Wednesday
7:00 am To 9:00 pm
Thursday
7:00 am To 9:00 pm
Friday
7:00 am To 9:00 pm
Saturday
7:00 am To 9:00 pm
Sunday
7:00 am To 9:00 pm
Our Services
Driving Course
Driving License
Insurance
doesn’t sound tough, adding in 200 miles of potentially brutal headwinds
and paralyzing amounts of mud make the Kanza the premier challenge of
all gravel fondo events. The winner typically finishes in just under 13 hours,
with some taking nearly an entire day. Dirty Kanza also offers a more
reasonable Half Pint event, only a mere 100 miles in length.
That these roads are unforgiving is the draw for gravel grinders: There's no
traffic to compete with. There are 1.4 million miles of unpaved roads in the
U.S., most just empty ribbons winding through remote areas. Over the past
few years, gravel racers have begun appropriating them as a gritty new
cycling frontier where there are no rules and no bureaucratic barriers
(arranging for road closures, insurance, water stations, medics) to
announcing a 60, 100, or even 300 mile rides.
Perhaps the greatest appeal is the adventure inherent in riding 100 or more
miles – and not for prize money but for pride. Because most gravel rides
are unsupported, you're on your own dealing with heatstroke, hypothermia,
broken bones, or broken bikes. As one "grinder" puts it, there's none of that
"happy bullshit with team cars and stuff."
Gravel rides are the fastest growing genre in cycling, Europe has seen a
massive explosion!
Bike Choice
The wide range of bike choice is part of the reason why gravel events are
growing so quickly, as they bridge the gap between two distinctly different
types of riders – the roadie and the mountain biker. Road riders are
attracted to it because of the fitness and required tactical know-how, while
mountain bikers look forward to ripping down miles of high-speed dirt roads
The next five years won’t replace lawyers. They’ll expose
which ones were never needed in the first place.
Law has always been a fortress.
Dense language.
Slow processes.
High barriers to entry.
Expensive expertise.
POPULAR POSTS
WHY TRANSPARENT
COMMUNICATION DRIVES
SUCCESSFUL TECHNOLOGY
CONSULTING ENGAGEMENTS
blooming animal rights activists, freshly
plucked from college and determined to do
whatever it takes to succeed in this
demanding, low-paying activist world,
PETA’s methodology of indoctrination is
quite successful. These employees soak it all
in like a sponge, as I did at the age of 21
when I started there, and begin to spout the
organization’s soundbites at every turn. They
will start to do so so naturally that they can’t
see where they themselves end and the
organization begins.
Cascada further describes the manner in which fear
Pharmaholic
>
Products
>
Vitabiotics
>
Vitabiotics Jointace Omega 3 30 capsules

+++

→ **Assignment**
Give every line of text in the data above as a JSON list of strings, one string per line and no entries for blank lines.

→ **Response below**
[
  "Wednesday",
  "7:00 am To 9:00 pm",
  "Thursday",
  "7:00 am To 9:00 pm",
  "Friday",
  "7:00 am To 9:00 pm",
  "Saturday",
  "7:00 am To 9:00 pm",
  "Sunday",
  "7:00 am To 9:00 pm",
  "Our Services",
  "Driving Course",
  "Driving License",
  "Insurance",
  "doesn’t sound tough, adding in 200 miles of potentially brutal headwinds",
  "and paralyzing amounts of mud make the Kanza the premier challenge of",
  "all gravel fondo events. The winner typically finishes in just under 13 hours,",
  "with some taking nearly an entire day. Dirty Kanza also offers a more",
  "reasonable Half Pint event, only a mere 100 miles in length.",
  "That these roads are unforgiving is the draw for gravel grinders: There's no",
  "traffic to compete with. There are 1.4 million miles of unpaved roads in the",
  "U.S., most just empty ribbons winding through remote areas. Over the past",
  "few years, gravel racers have begun appropriating them as a gritty new",
  "cycling frontier where there are no rules and no bureaucratic barriers",
  "(arranging for road closures, insurance, water stations, medics) to",
  "announcing a 60, 100, or even 300 mile rides.",
  "Perhaps the greatest appeal is the adventure inherent in riding 100 or more",
  "miles – and not for prize money but for pride. Because most gravel rides",
  "are unsupported, you're on your own dealing with heatstroke, hypothermia,",
  "broken bones, or broken bikes. As one \"grinder\" puts it, there's none of that",
  "\"happy bullshit with team cars and stuff.\"",
  "Gravel rides are the fastest growing genre in cycling, Europe has seen a",
  "massive explosion!",
  "Bike Choice",
  "The wide range of bike choice is part of the reason why gravel events are",
  "growing so quickly, as they bridge the gap between two distinctly different",
  "types of riders – the roadie and the mountain biker. Road riders are",
  "attracted to it because of the fitness and required tactical know-how, while",
  "mountain bikers look forward to ripping down miles of high-speed dirt roads",
  "The next five years won’t replace lawyers. They’ll expose",
  "which ones were never needed in the first place.",
  "Law has always been a fortress.",
  "Dense language.",
  "Slow processes.",
  "High barriers to entry.",
  "Expensive expertise.",
  "POPULAR POSTS",
  "WHY TRANSPARENT",
  "COMMUNICATION DRIVES",
  "SUCCESSFUL TECHNOLOGY",
  "CONSULTING ENGAGEMENTS",
  "blooming animal rights activists, freshly",
  "plucked from college and determined to do",
  "whatever it takes to succeed in this",
  "demanding, low-paying activist world,",
  "PETA’s methodology of indoctrination is",
  "quite successful. These employees soak it all",
  "in like a sponge, as I did at the age of 21",
  "when I started there, and begin to spout the",
  "organization’s soundbites at every turn. They",
  "will start to do so so naturally that they can’t",
  "see where they themselves end and the",
  "organization begins.",
  "Cascada further describes the manner in which fear",
  "Pharmaholic",
  ">",
  "Products",
  ">",
  "Vitabiotics",
  ">",
  "Vitabiotics Jointace Omega 3 30 capsules"
]